WORK TO COMPLETE
Return the following from the records below: each line, word for word, starting with the line that contains "5 | striking" and going on through the line that contains "depository institution; |", with nothing outside that range.

☆ ☆ ☆

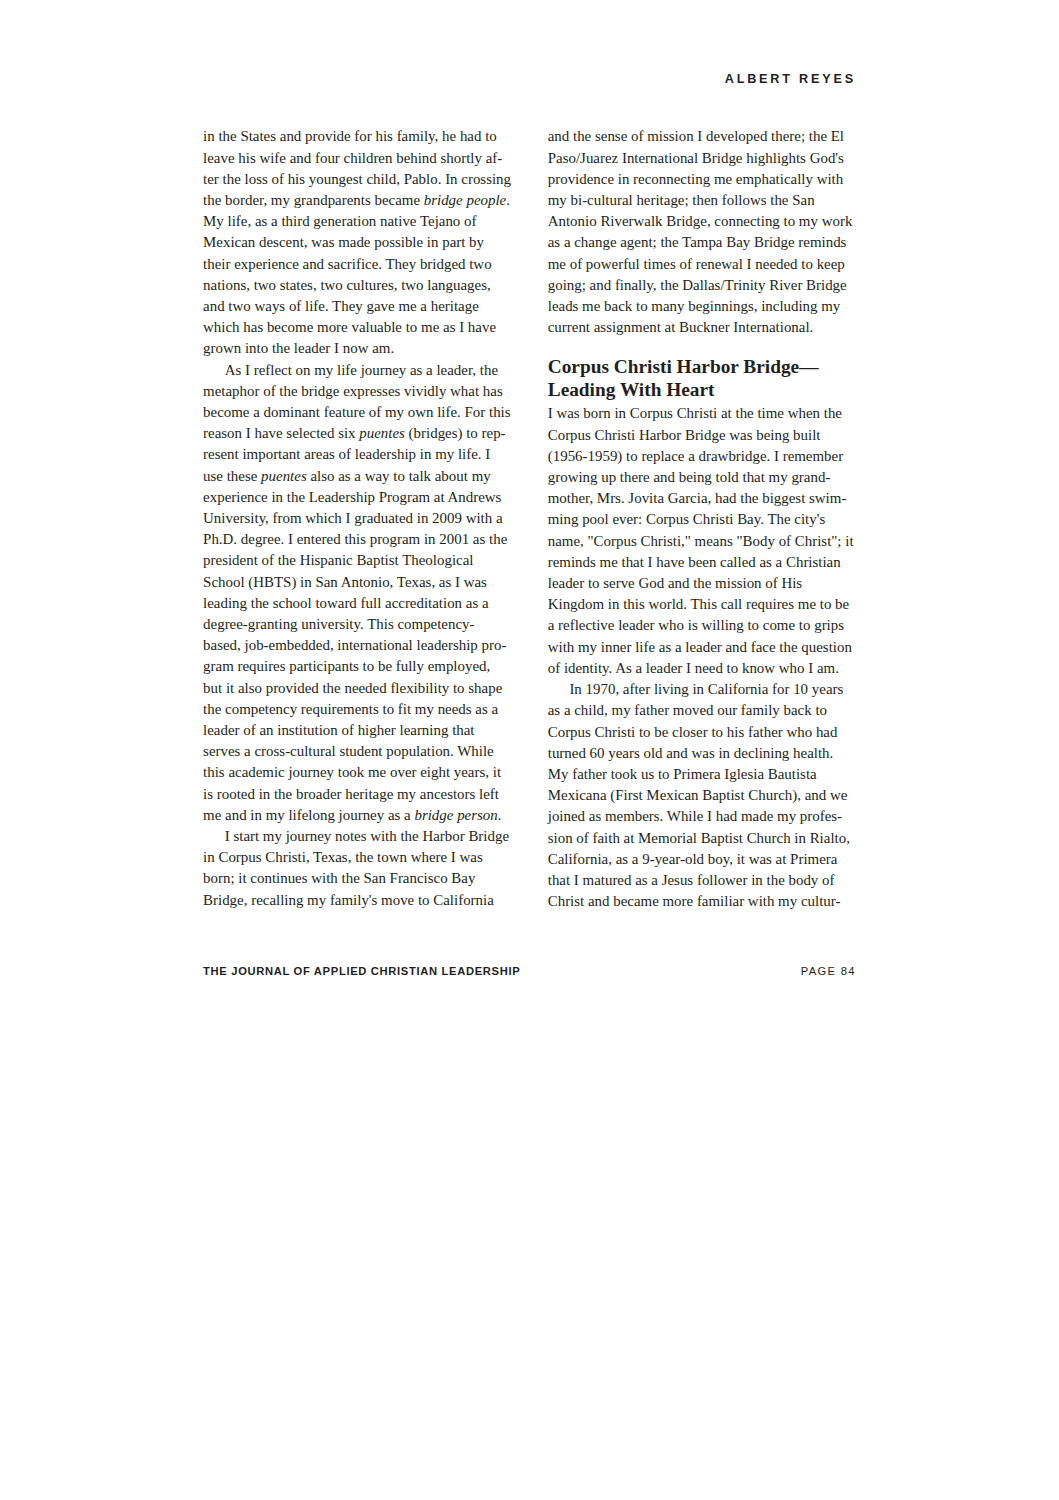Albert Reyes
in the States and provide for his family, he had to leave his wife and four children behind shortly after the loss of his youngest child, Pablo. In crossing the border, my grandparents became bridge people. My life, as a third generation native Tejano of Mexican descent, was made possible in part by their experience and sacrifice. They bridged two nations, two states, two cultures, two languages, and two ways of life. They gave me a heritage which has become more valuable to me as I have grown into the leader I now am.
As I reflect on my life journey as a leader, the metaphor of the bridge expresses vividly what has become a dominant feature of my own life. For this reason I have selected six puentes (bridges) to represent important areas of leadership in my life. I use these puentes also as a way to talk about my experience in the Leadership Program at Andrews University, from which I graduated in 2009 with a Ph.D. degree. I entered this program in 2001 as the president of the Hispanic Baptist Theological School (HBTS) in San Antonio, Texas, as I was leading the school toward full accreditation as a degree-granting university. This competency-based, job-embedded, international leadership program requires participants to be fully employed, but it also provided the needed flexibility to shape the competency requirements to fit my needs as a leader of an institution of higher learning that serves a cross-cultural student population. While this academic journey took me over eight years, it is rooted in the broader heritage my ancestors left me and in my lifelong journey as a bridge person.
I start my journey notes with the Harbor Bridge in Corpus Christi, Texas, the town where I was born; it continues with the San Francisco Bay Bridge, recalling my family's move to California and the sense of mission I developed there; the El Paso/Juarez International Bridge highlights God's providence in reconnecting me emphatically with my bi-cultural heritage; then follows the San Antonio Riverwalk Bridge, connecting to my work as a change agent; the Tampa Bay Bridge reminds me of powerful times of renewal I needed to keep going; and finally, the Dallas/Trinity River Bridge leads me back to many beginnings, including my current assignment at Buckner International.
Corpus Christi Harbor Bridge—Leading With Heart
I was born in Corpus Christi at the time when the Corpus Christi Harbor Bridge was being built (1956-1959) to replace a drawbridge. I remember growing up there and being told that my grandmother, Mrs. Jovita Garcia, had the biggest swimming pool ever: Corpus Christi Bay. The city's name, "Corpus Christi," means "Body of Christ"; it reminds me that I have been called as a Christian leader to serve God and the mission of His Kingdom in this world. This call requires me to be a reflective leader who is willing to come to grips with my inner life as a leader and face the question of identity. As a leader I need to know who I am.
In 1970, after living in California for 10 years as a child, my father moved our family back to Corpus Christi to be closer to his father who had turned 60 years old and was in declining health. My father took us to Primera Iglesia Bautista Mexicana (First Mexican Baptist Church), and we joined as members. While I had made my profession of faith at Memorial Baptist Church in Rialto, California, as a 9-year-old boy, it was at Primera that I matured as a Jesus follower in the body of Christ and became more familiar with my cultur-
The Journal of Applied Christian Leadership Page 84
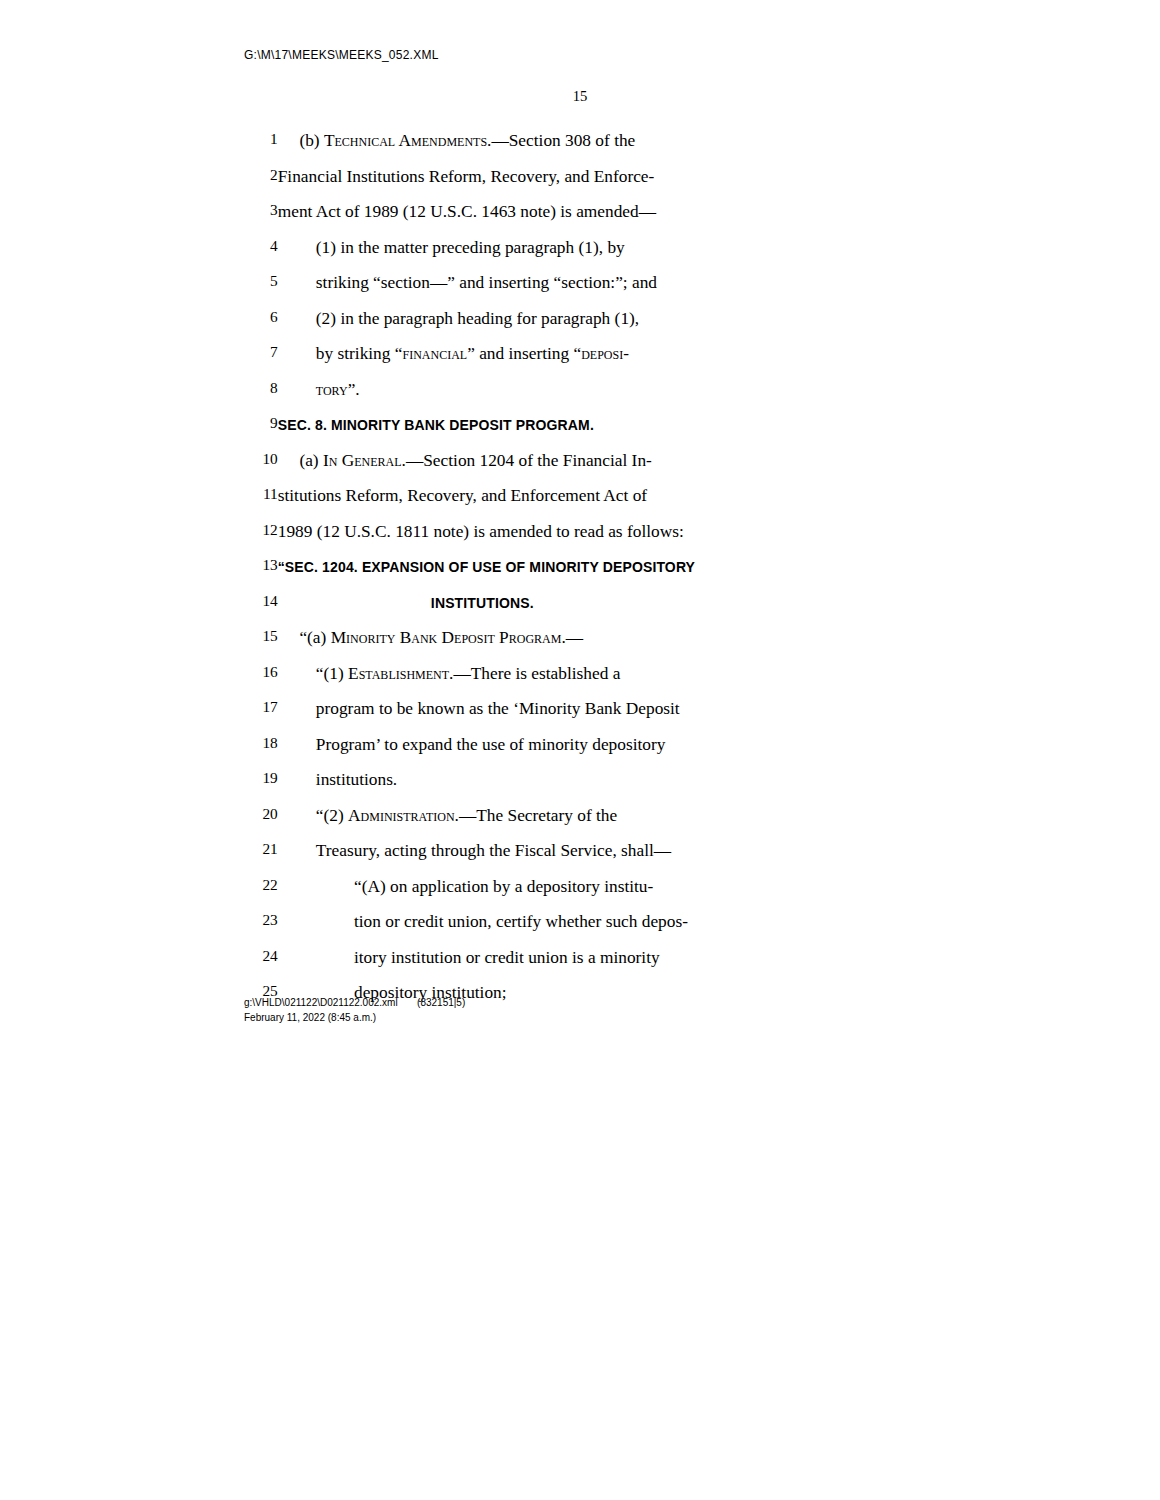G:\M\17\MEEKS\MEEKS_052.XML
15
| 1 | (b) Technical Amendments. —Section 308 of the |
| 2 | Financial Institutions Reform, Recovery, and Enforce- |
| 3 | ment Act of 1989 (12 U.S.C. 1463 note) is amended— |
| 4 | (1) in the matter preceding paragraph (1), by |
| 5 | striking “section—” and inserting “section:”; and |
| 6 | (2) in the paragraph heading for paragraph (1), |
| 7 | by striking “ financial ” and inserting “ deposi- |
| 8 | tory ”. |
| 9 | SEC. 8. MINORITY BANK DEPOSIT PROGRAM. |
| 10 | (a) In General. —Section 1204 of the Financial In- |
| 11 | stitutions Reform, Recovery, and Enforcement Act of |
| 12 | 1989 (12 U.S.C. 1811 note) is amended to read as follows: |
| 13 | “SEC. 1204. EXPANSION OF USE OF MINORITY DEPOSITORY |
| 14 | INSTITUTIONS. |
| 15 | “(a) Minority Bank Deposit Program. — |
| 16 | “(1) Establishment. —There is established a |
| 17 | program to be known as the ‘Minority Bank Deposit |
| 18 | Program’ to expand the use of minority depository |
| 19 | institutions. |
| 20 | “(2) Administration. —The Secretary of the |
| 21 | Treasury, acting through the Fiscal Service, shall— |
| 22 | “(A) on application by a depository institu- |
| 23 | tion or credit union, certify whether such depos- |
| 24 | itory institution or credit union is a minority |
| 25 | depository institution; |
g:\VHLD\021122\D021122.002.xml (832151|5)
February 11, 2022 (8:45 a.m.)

☆ ☆ ☆

EXPECTED ANSWER
| 5 | striking “section—” and inserting “section:”; and |
| 6 | (2) in the paragraph heading for paragraph (1), |
| 7 | by striking “ financial ” and inserting “ deposi- |
| 8 | tory ”. |
| 9 | SEC. 8. MINORITY BANK DEPOSIT PROGRAM. |
| 10 | (a) In General. —Section 1204 of the Financial In- |
| 11 | stitutions Reform, Recovery, and Enforcement Act of |
| 12 | 1989 (12 U.S.C. 1811 note) is amended to read as follows: |
| 13 | “SEC. 1204. EXPANSION OF USE OF MINORITY DEPOSITORY |
| 14 | INSTITUTIONS. |
| 15 | “(a) Minority Bank Deposit Program. — |
| 16 | “(1) Establishment. —There is established a |
| 17 | program to be known as the ‘Minority Bank Deposit |
| 18 | Program’ to expand the use of minority depository |
| 19 | institutions. |
| 20 | “(2) Administration. —The Secretary of the |
| 21 | Treasury, acting through the Fiscal Service, shall— |
| 22 | “(A) on application by a depository institu- |
| 23 | tion or credit union, certify whether such depos- |
| 24 | itory institution or credit union is a minority |
| 25 | depository institution; |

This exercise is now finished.